* [Document text]
>>>
Written by Karen Hastings
Nov 19, 2019

Australia offers a unique skiing experience with classic Aussie scenery-schussing through snow gum forests is something you can only do on the slopes Down Under. Despite the country's relatively modest peaks, Aussies love winter sports, and the nation has produced world class competitors, including snowboarder Torah Bright and aerial skier Alisa Camplin, both winter Olympic medalists.

Most of the country's ski areas snuggle in the Snowy Mountains of New South Wales and the Victorian Alps, and they lie less than a day's drive away from Sydney or Melbourne. Besides downhill skiing and snowboarding, the resorts usually offer tobogganing, tubing, terrain parks, cross-country trails, and many also offer night skiing and extensive snowmaking capabilities.

Kosciuszko National Park

Typically the ski season in Australia opens in early June and ends in late September, but bumper snowfalls can extend skiing into October. The best time for skiing in Australia depends on snowfall, but July and August are the most reliable months.

When planning a ski trip in Australia, note that most of the resorts lie within national parks that require a daily entry fee. Also chains or 4WD vehicles are mandatory for access to most of the resorts. Finally, what Australia lacks in steeps and snowpack, it compensates for with a bubbly après ski vibe, so be sure to mingle with the friendly locals while you're here.

Plan your winter vacation with our list of the best ski resorts in Australia.

1. Perisher, Kosciuszko National Park, NSW

Perisher, Kosciuszko National Park, NSW

About a six-hour drive from Sydney, Perisher is one of the most popular ski resorts in Australia, and it positively fizzes with activity in peak season. Now owned by Vail Resorts, Perisher is the largest snow resort operation in the Southern Hemisphere and encompasses four interlinked ski resorts: Blue Cow, Smiggin Holes, Guthega, and Perisher, which skiers can access with one pass.

Ski hounds will also be happy to know that Perisher is included on the Epic Pass, which also gives skiers access to other Vail Resorts such as Vail, Beaver Creek, and Park City.
<<<
* [Task material]
>>>
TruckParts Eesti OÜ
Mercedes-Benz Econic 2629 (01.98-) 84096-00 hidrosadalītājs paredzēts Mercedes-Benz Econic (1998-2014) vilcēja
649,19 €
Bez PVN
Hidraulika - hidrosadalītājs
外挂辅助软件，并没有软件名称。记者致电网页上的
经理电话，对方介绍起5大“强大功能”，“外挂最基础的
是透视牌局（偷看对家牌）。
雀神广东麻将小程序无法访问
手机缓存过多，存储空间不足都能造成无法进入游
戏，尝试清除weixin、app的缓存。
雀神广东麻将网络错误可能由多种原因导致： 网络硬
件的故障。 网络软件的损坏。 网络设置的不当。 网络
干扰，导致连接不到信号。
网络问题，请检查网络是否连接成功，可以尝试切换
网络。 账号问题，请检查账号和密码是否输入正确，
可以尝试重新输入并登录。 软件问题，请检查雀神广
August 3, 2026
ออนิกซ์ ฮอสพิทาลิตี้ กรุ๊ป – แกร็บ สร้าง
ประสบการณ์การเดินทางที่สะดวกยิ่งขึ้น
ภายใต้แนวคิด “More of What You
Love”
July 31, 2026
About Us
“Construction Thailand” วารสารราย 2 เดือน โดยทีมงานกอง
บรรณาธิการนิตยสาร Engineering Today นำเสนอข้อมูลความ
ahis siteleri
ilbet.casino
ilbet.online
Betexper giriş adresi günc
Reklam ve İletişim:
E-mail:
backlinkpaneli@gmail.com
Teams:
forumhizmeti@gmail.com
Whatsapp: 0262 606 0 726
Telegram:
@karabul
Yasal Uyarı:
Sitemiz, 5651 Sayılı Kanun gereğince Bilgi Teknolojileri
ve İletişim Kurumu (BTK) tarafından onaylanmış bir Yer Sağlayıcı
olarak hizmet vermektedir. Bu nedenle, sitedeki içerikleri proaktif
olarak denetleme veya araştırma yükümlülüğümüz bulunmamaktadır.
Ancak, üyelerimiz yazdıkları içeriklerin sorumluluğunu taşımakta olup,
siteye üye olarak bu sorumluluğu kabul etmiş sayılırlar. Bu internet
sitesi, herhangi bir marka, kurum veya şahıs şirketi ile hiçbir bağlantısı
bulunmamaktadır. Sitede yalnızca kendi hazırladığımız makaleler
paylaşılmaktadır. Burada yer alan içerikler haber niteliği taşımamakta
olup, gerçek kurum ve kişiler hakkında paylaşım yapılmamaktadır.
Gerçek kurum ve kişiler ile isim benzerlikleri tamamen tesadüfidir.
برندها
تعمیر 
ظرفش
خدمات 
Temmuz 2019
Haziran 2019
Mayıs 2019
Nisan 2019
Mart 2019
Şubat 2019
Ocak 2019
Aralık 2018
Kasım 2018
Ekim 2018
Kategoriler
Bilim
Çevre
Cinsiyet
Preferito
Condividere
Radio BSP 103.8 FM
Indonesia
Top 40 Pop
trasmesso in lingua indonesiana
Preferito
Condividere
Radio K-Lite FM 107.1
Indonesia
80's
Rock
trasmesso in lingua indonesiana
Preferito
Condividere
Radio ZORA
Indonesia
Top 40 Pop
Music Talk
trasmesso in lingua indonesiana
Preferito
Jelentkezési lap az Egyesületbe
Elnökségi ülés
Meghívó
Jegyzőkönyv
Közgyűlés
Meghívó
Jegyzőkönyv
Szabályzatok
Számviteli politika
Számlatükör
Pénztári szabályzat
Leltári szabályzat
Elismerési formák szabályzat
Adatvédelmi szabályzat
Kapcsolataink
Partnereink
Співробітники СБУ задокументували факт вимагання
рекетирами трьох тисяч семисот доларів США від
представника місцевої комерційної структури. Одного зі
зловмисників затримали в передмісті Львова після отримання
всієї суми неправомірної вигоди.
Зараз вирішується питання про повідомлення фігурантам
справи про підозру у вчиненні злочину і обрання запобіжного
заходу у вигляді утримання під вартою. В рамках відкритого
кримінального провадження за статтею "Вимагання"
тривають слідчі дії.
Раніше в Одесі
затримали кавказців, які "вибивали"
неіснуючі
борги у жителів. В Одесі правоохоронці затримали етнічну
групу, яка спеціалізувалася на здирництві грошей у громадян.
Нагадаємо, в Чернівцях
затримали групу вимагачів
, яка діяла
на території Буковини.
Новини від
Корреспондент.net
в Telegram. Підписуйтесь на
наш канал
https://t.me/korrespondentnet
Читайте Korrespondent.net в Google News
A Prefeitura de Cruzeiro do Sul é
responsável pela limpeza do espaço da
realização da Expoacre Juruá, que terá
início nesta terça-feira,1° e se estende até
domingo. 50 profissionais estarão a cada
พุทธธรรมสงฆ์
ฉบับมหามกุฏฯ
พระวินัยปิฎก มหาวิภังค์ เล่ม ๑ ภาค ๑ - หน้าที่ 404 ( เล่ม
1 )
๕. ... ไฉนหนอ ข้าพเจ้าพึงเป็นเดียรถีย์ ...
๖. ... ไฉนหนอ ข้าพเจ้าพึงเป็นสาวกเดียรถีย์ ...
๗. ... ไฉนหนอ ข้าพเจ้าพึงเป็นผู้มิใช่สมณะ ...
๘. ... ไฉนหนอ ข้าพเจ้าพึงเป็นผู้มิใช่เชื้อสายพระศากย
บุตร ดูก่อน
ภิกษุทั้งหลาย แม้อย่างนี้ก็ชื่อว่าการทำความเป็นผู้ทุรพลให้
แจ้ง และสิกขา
<<<
* [Assignment A] According to the article on Australian ski resorts, which two months are the most reliable for skiing?
* [Assignment B] Give the part of the listing that opens with its first line and closes with the line containing "ประสบการณ์การเดินทางที่สะดวกยิ่งขึ้น" as a JSON list of strings, one string per line, leaving out blank lines.

* [Exercise result A] July and August.

* [Exercise result B]
[
  "TruckParts Eesti OÜ",
  "Mercedes-Benz Econic 2629 (01.98-) 84096-00 hidrosadalītājs paredzēts Mercedes-Benz Econic (1998-2014) vilcēja",
  "649,19 €",
  "Bez PVN",
  "Hidraulika - hidrosadalītājs",
  "外挂辅助软件，并没有软件名称。记者致电网页上的",
  "经理电话，对方介绍起5大“强大功能”，“外挂最基础的",
  "是透视牌局（偷看对家牌）。",
  "雀神广东麻将小程序无法访问",
  "手机缓存过多，存储空间不足都能造成无法进入游",
  "戏，尝试清除weixin、app的缓存。",
  "雀神广东麻将网络错误可能由多种原因导致： 网络硬",
  "件的故障。 网络软件的损坏。 网络设置的不当。 网络",
  "干扰，导致连接不到信号。",
  "网络问题，请检查网络是否连接成功，可以尝试切换",
  "网络。 账号问题，请检查账号和密码是否输入正确，",
  "可以尝试重新输入并登录。 软件问题，请检查雀神广",
  "August 3, 2026",
  "ออนิกซ์ ฮอสพิทาลิตี้ กรุ๊ป – แกร็บ สร้าง",
  "ประสบการณ์การเดินทางที่สะดวกยิ่งขึ้น"
]